Instructions to follow: Below are the records; copy every line in them that holds the string "Ubuntu".

Source material:
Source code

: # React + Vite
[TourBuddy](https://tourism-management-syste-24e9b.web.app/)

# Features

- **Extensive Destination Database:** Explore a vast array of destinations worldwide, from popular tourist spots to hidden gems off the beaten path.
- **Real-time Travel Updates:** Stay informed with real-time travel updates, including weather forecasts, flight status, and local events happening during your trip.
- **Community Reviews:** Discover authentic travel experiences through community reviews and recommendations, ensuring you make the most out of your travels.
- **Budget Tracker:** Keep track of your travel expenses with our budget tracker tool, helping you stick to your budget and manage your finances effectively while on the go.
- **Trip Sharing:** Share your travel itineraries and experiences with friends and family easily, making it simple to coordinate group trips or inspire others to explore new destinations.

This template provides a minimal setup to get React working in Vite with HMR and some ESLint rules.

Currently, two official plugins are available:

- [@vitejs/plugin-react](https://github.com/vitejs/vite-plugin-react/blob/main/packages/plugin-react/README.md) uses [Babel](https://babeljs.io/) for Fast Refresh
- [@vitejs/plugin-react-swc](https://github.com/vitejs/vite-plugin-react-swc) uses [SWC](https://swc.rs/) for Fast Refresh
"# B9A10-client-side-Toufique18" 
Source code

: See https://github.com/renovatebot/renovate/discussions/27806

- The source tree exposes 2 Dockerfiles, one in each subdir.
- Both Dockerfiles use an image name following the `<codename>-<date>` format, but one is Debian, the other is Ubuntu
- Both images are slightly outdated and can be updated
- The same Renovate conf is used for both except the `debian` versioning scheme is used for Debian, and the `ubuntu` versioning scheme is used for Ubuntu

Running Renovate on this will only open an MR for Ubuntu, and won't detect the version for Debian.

Completed task:
- Both Dockerfiles use an image name following the `<codename>-<date>` format, but one is Debian, the other is Ubuntu
- The same Renovate conf is used for both except the `debian` versioning scheme is used for Debian, and the `ubuntu` versioning scheme is used for Ubuntu
Running Renovate on this will only open an MR for Ubuntu, and won't detect the version for Debian.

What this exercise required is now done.